■ Task statement: Copy the records from their start up to and including the line containing "آقای املاک؛ رتبه یک پلتفرم تخصصی در حوزه", putting "سامانه" wherever "پلتفرم" appears and keeping everything else the same. Don't include the pictures.

■ Provided data:
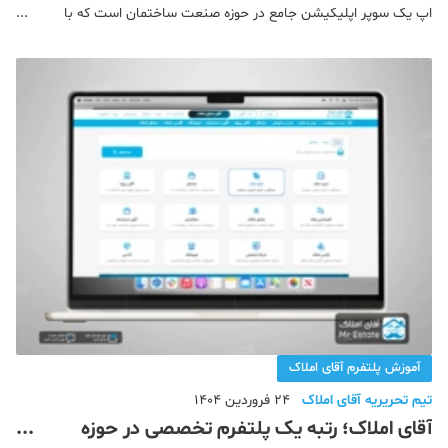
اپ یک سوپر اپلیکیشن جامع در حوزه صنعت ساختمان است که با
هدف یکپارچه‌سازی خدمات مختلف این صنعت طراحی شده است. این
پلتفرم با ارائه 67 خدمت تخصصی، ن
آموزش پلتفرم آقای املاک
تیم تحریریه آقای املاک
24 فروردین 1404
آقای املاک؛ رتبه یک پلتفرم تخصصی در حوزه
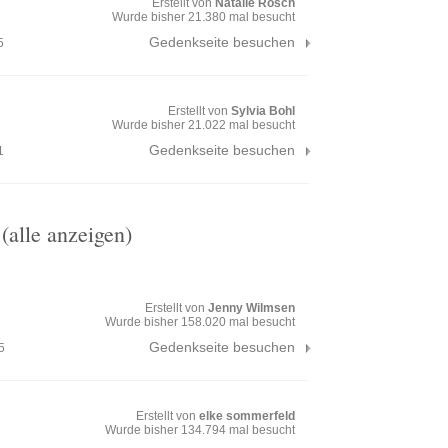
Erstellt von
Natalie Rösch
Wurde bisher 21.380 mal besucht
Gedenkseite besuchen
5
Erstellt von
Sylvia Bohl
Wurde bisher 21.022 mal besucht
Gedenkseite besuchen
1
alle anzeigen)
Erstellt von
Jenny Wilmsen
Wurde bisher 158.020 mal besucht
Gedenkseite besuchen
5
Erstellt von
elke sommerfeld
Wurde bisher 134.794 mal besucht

■ Reply to the exercise:
اپ یک سوپر اپلیکیشن جامع در حوزه صنعت ساختمان است که با
هدف یکپارچه‌سازی خدمات مختلف این صنعت طراحی شده است. این
سامانه با ارائه 67 خدمت تخصصی، ن
آموزش سامانه آقای املاک
تیم تحریریه آقای املاک
24 فروردین 1404
آقای املاک؛ رتبه یک سامانه تخصصی در حوزه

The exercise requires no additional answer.